My question for the reader is should we discourage recycled/recyclable plastic? Peggy and I have a small online store that sells some recycled plastic items, bowls & utensils and we sell BioBags biodegradable plastic-like bags for the kitchen. They are all great products, but are they equally bad for the environment as virgin plastic? My thought is no, but they may not be much better for the environment than virgin plastic.

While I still think that as a nation & society, in the mean-time, we need to recycle all plastic that exists, but we really have to stop making any new plastic.

We as consumers need to demand better packaging options from wherever we buy anything. Write that letter to Costco, Target, & Wal-Mart to stop selling items packaged in plastic or items made from virgin plastic. If you buy durable items like benches, picnic tables or waste baskets, buy ones that are not plastic preferably or made from recycled plastic as a second choice.

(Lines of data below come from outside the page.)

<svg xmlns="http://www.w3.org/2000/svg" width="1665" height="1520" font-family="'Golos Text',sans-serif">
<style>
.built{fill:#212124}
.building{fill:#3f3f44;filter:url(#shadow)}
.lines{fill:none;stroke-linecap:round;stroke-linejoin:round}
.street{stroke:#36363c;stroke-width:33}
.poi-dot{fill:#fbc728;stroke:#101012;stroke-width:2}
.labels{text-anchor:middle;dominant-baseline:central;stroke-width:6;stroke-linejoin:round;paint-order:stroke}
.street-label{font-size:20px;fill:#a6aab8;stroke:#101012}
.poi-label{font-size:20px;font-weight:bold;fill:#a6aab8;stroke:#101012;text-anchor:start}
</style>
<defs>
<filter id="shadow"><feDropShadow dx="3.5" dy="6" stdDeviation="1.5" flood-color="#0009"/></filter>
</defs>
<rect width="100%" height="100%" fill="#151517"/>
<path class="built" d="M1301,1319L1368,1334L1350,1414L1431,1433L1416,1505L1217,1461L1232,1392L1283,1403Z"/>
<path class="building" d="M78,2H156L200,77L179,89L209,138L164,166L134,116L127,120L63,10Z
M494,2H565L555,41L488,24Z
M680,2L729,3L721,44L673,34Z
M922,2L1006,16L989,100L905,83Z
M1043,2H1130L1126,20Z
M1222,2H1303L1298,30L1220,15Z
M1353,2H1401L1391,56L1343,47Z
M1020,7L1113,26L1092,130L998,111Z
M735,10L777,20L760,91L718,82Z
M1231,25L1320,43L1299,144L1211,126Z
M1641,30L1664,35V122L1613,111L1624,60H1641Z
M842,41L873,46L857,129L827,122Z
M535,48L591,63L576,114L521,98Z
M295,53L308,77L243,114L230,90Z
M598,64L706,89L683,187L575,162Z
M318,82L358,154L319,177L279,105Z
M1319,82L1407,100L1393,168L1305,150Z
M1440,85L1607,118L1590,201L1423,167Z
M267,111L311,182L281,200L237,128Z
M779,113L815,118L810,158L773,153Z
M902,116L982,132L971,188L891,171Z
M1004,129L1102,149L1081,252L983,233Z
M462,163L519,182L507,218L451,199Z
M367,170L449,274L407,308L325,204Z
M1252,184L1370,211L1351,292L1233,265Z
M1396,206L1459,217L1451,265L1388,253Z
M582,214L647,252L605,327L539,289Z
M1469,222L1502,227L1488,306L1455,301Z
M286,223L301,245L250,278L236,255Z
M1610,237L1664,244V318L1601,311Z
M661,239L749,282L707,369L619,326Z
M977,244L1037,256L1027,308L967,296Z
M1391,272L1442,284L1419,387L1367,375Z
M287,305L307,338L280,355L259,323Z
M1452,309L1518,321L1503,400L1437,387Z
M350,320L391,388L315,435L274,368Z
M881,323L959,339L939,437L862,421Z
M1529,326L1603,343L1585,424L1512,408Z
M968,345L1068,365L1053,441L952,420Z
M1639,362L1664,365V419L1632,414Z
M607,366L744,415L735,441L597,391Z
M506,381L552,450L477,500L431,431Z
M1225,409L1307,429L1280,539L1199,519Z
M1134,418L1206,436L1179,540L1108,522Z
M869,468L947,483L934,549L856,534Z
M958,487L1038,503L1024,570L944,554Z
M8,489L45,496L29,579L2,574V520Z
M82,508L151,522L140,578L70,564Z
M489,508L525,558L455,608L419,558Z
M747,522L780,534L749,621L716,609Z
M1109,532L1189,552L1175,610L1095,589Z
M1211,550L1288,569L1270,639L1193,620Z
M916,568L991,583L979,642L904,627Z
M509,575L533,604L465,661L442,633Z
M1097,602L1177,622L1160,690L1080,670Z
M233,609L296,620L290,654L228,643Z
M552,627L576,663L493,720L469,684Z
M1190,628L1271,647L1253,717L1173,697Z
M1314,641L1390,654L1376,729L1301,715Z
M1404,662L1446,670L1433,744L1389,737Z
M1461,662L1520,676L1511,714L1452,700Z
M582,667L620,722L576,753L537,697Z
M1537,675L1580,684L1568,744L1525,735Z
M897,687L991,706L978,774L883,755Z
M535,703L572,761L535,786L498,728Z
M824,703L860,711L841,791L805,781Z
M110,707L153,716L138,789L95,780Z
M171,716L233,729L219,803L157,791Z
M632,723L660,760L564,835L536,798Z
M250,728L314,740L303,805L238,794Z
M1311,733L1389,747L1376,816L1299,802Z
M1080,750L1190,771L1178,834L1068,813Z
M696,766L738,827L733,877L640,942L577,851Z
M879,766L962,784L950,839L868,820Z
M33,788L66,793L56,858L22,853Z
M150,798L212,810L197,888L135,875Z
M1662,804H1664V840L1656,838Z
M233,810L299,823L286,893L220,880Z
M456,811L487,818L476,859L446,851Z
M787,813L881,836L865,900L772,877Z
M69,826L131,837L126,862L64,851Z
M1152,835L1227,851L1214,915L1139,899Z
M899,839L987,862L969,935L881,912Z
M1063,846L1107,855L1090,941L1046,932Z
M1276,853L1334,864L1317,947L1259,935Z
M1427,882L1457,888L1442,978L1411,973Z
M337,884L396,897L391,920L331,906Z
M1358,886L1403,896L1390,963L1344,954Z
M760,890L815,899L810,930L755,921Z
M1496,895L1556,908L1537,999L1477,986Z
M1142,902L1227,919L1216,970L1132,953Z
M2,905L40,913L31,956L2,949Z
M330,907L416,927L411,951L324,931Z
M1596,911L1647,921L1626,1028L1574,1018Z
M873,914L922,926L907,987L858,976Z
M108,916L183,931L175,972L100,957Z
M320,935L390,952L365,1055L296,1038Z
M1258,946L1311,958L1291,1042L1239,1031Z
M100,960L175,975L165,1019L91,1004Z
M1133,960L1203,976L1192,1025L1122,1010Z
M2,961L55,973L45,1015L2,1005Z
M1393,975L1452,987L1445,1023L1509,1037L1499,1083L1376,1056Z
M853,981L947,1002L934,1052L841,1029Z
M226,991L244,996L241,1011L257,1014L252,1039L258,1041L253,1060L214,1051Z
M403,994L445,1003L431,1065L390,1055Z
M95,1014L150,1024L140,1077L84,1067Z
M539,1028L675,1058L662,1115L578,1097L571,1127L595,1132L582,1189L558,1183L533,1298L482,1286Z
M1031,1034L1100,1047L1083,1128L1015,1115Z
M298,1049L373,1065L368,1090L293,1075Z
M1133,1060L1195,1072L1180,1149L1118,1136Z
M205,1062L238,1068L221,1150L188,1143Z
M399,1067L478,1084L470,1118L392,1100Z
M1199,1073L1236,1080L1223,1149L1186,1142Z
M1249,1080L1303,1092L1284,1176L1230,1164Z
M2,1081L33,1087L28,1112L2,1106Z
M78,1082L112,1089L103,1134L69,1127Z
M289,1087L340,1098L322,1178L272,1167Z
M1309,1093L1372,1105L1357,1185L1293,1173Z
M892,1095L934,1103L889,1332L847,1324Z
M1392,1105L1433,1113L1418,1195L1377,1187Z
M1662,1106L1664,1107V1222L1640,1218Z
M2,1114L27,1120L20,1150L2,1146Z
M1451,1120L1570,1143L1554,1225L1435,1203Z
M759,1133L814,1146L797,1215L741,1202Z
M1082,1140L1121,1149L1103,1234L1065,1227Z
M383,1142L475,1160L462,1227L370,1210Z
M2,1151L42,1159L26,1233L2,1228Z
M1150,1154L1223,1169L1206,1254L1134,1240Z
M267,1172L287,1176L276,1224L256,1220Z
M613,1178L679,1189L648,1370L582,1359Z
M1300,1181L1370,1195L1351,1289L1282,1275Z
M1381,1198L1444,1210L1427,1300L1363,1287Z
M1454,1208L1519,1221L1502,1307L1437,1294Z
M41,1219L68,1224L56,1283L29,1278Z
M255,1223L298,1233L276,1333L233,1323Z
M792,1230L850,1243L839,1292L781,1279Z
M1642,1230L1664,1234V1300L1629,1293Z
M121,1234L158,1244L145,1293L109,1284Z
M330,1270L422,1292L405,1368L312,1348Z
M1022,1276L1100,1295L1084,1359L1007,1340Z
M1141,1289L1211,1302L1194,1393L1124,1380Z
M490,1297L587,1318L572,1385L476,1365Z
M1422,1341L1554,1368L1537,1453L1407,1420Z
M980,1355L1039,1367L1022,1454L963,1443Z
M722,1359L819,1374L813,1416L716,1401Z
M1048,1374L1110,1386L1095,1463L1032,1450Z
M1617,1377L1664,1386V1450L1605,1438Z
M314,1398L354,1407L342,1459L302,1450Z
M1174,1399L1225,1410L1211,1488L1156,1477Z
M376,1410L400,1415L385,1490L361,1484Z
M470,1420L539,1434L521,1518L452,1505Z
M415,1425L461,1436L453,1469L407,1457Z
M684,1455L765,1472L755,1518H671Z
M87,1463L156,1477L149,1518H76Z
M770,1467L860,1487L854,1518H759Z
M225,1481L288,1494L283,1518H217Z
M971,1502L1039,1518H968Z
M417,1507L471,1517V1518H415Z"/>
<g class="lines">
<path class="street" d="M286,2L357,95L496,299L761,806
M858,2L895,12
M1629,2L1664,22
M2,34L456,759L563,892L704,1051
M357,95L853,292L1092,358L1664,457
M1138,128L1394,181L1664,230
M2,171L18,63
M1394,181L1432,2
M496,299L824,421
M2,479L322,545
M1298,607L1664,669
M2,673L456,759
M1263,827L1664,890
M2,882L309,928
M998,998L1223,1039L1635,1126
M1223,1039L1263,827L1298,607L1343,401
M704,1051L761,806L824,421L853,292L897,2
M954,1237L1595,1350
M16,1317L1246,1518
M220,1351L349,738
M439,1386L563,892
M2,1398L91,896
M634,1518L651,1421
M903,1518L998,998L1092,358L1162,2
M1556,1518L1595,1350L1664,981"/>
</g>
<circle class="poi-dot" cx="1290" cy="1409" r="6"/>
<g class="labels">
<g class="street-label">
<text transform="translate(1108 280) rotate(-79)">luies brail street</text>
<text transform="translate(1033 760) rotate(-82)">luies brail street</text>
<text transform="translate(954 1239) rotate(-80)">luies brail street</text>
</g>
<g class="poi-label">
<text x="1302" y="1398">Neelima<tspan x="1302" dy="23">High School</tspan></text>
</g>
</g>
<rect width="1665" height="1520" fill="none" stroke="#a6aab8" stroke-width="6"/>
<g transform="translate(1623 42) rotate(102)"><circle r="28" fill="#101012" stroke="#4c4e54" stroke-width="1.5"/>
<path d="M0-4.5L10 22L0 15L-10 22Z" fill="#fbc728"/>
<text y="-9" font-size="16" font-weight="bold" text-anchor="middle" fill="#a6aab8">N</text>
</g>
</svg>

Look for the products that have recycling information on the package, if there isn’t any, don’t buy it.

We as citizens should pass laws to limit the manufacture of virgin plastic. Until plastic can be recycled and re-recycled like aluminum cans, no consumer item can be made from virgin plastic. All plastic products and packaging should have recycling information on it. More money needs to be spent on recycling programs and more research into the health risks that plastic in the environment creates. Existing plastics need to be recycled into fence posts, telephone poles or something that doesn’t get thrown into a landfill or worn down into microscopic bits that end-up in our food, water, and us.

Chemicals from plastic are in our food chain, therefore in us and in our children. It may be a small thing for one person to write a letter or use a reusable cup, or recycle a yogurt cup, but when all of us do it we become a market force and it makes the governments and corporations react in a positive way.